From: Adam Bergkvist <adam.bergkvist@ericsson.com>
Date: Wed, 19 Jun 2013 08:47:21 +0200
Message-ID: <51C153F9.8010907@ericsson.com>
To: Jan-Ivar Bruaroey <jib@mozilla.com>
CC: public-webrtc@w3.org
On 2013-06-18 23:02, Jan-Ivar Bruaroey wrote:
> On 6/18/13 9:15 AM, Adam Bergkvist wrote:
>> It makes sense to only allow one operation that affects or is
>> dependent on the PeerConnection's signaling state at a time, but can
>> you provide an example where it's useful to queue up several calls on
>> a PeerConnection without waiting for the success callback of the
>> previous call?
> I can think of no cases, thankfully. My understanding is that the queue
> is there to make the API deterministic, rather than encourage enqueuing.
> E.g.:

Thank you for clarifying this. But is this new approach any easier than 
classical states?

>      // Bad code. state=have_local_offer
>      pc.setRemoteDescription(answer1, success, mayfail);
>      pc.setRemoteDescription(answer2, success, mayfail);
> Without a queue, the second call could succeed or fail based on whether
> the first call has completed.  With a queue in place it becomes
> deterministic: If call 1 succeeds, then call 2 always fails
> (state=stable). If call 1 fails, then call 2 has the same starting point
> (state=have_local_offer), always.
> Why care? Non-deterministic behavior would be bad for
> documentation-reasons alone (having to mention useless edge-cases like
> this).

With a processing state, the second call would always fail. That's 
deterministic and observable from JS (compared to a queue in the 

>> Wouldn't it be simpler to have a model where the PeerConnection enters
>> a "processing" state when, for example, setLocalDescription() is
>> called, and the state is updated in the task that fires the methods
>> success or error callback?

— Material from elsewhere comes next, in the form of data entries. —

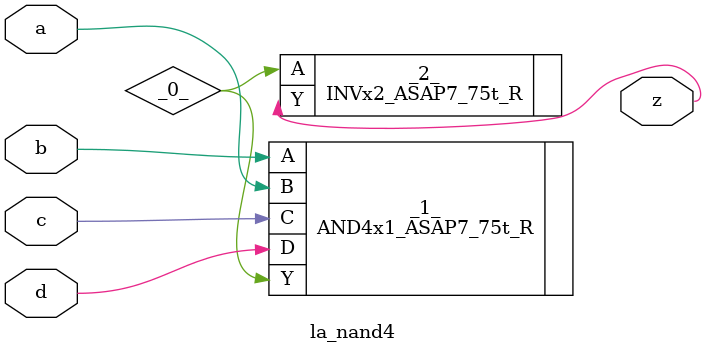
<source format=v>
/* Generated by Yosys 0.37 (git sha1 a5c7f69ed, clang 14.0.0-1ubuntu1.1 -fPIC -Os) */

module la_nand4(a, b, c, d, z);
  wire _0_;
  input a;
  wire a;
  input b;
  wire b;
  input c;
  wire c;
  input d;
  wire d;
  output z;
  wire z;
  AND4x1_ASAP7_75t_R _1_ (
    .A(b),
    .B(a),
    .C(c),
    .D(d),
    .Y(_0_)
  );
  INVx2_ASAP7_75t_R _2_ (
    .A(_0_),
    .Y(z)
  );
endmodule

</source>
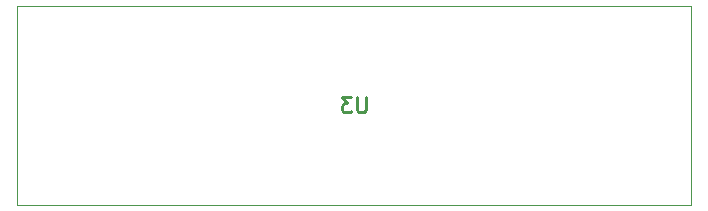
<source format=gbr>
G04 #@! TF.GenerationSoftware,KiCad,Pcbnew,(5.1.7)-1*
G04 #@! TF.CreationDate,2020-11-22T23:18:21+01:00*
G04 #@! TF.ProjectId,lora,6c6f7261-2e6b-4696-9361-645f70636258,rev?*
G04 #@! TF.SameCoordinates,Original*
G04 #@! TF.FileFunction,Legend,Bot*
G04 #@! TF.FilePolarity,Positive*
%FSLAX46Y46*%
G04 Gerber Fmt 4.6, Leading zero omitted, Abs format (unit mm)*
G04 Created by KiCad (PCBNEW (5.1.7)-1) date 2020-11-22 23:18:21*
%MOMM*%
%LPD*%
G01*
G04 APERTURE LIST*
%ADD10C,0.100000*%
%ADD11C,0.254000*%
G04 APERTURE END LIST*
D10*
X171500000Y-103555000D02*
X171500000Y-120445000D01*
X228500000Y-103555000D02*
X171500000Y-103555000D01*
X228500000Y-120445000D02*
X228500000Y-103555000D01*
X171500000Y-120445000D02*
X228500000Y-120445000D01*
D11*
X200967619Y-111304523D02*
X200967619Y-112332619D01*
X200907142Y-112453571D01*
X200846666Y-112514047D01*
X200725714Y-112574523D01*
X200483809Y-112574523D01*
X200362857Y-112514047D01*
X200302380Y-112453571D01*
X200241904Y-112332619D01*
X200241904Y-111304523D01*
X199758095Y-111304523D02*
X198971904Y-111304523D01*
X199395238Y-111788333D01*
X199213809Y-111788333D01*
X199092857Y-111848809D01*
X199032380Y-111909285D01*
X198971904Y-112030238D01*
X198971904Y-112332619D01*
X199032380Y-112453571D01*
X199092857Y-112514047D01*
X199213809Y-112574523D01*
X199576666Y-112574523D01*
X199697619Y-112514047D01*
X199758095Y-112453571D01*
M02*

</source>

The "single operation at a time" rule would
>> then be enforced by the PeerConnection signaling state.
> Yes, we could have done that. It would let you throw on bad state, but
> at the cost of doubling the number of states in the state machine. I'm
> not sure it is simpler.

A single processing state would be enough to start with, and it could be 
expanded if developers asked for more.